Male dogs are typically sexually mature around 6-8 months old. You will notice some behaviors such as lifting the leg to pee, marking outdoors, etc, around that age.


----------



## Jamm (Mar 28, 2010)

Im also looking at what to look for. Red rockets making daily appearances, were deffinatly not fixing Joey until he is 14-18months old.


----------



## missmarstar (Jul 22, 2007)

Jamm said:


> Im also looking at what to look for. Red rockets making daily appearances, were deffinatly not fixing Joey until he is 14-18months old.



With males it's not really as important to watch for signs of sexual maturity as it is for females. Just always be sure to keep the dog under your control so they can't break free and possibly impregnate a female dog in heat, but you should be making sure of that whether he is sexually mature or not  

I think the most obvious sign is lifting the leg to pee, but even my neutered dog does that about 1 in 10 times. Marking outdoors, peeing on every tree/bush/twig/leaf is another big one. Other than that, you would probably notice some changes in the dog's appearance, such as a broader head and chest, that signal maturity.

Waiting to neuter is definitely a good idea, but you aren't only waiting for sexual maturity, you are waiting until full growth is achieved as well. Sexual maturity happens at 6-8 months, full growth is achieved at 18-24 months.


----------



## HiTideGoldens (Dec 29, 2009)

Jamm said:


> Im also looking at what to look for. Red rockets making daily appearances, were deffinatly not fixing Joey until he is 14-18months old.


Just remember that you can't neuter him if you are still planning to show him in conformation! 

Jack is almost 1 year and still pees like a girl. So I have no idea what the definitive signs are.
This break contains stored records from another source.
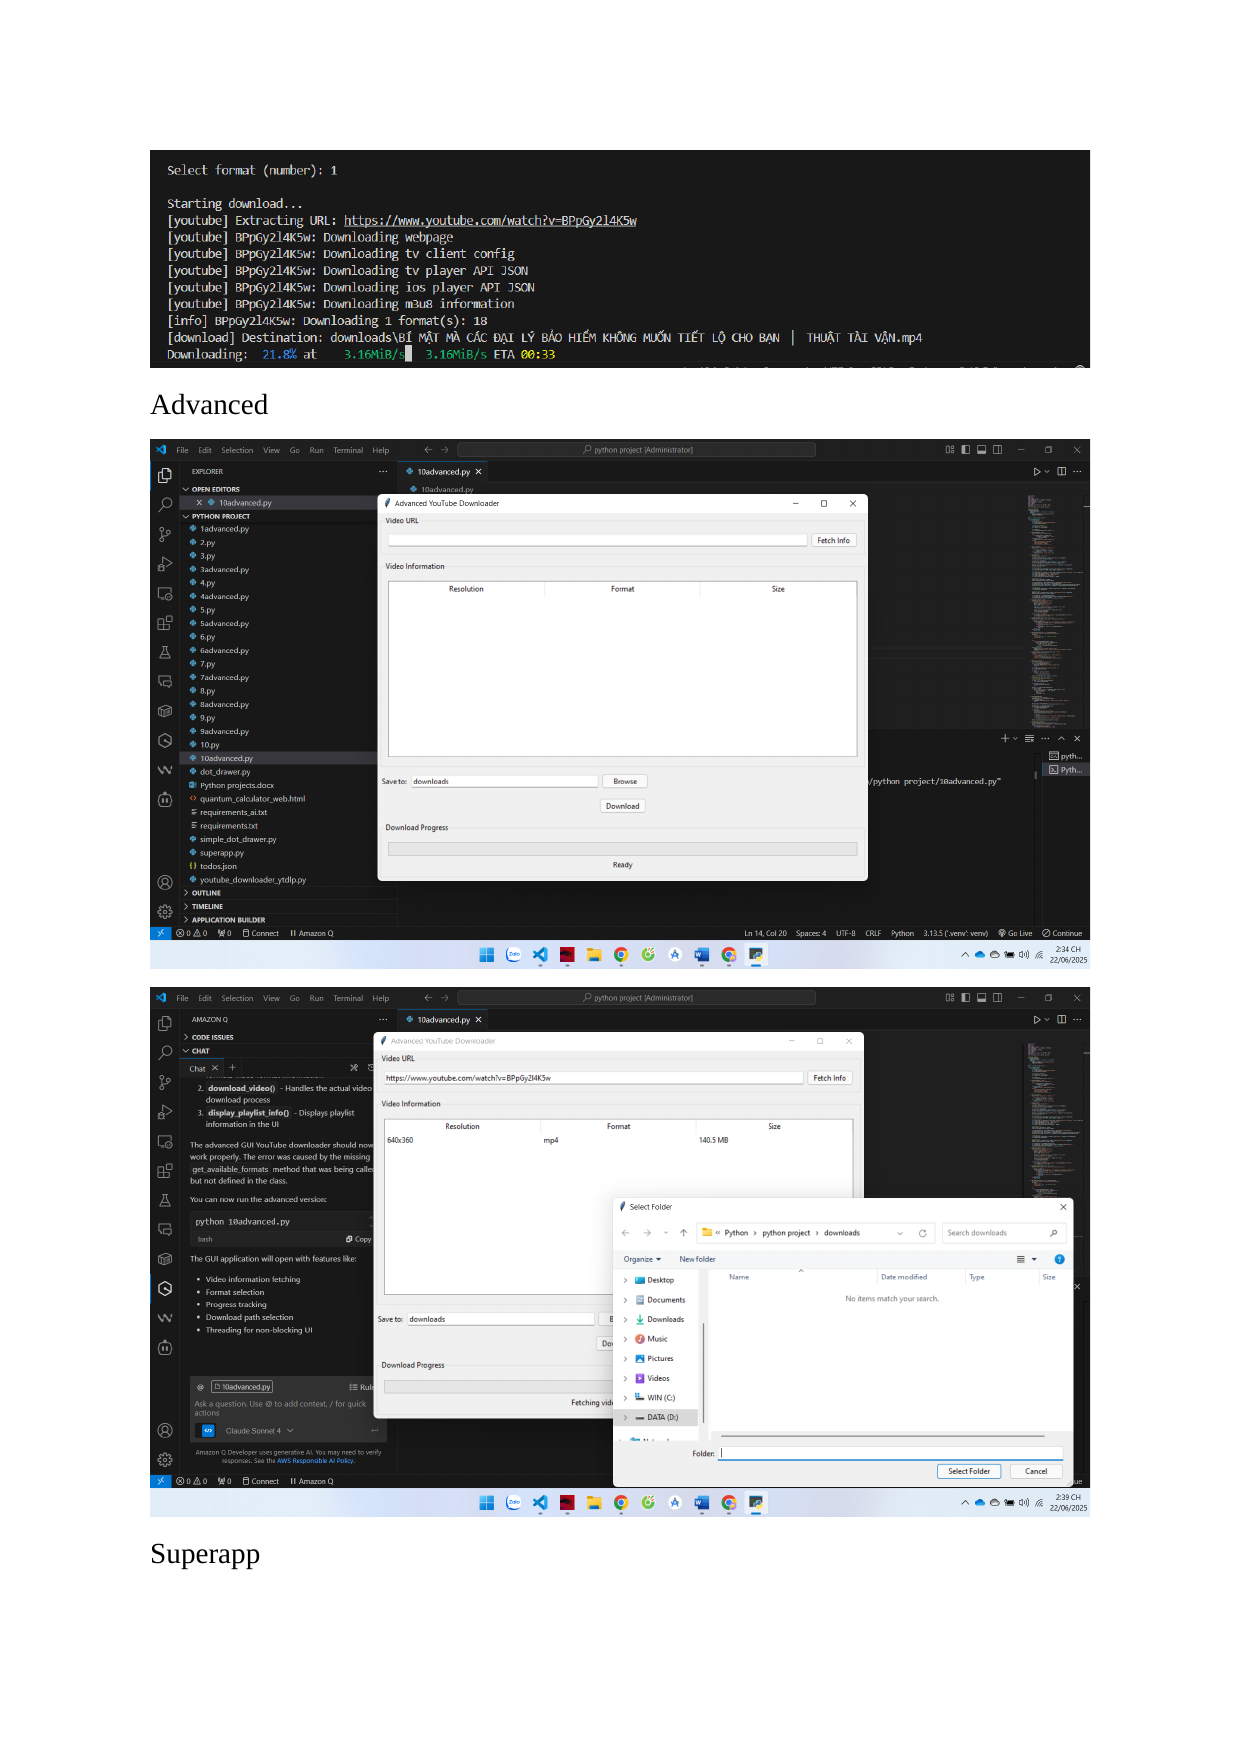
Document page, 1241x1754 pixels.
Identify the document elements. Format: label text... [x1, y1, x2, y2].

picture [150, 150, 1091, 368]
picture [150, 987, 1091, 1517]
picture [150, 439, 1091, 969]
text Advanced [150, 387, 1090, 420]
text Superapp [150, 1536, 1090, 1569]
I would assume that Jack has reached it though


----------



## Jamm (Mar 28, 2010)

Right... Makes sense! Yeah Joeys definitely not there yet but i have seen him peeing more on walks... but hes prob just a spazz! 
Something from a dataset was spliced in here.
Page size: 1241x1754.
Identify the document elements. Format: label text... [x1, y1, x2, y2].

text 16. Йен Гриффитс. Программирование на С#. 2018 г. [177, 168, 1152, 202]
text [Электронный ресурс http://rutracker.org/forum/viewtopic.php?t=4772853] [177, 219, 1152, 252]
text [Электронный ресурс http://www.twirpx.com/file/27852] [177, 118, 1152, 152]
edit* and yeaa Goldenjack i defff know about that  I think we start conformation classes in october or something, then she'll tell us if he has potential, if yes then hes not gettin the snip, if not then snip snip Mr. Joey!


----------



## Willow52 (Aug 14, 2009)

Jamm said:


> Im also looking at what to look for. Red rockets making daily appearances, were deffinatly not fixing Joey until he is 14-18months old.


The "red rocket appearances" varies from dog to dog. Hank was neutered at 1 yr. but even before that, we never noticed it. The behavior that we noticed most was marking, which I'm sure also varies. Also in sexually mature males the scrotum is larger and more visible. 

I would venture to say that males mature at different rates, same as females. In Hank's case, I'd say he was there for sure by 10 months.


----------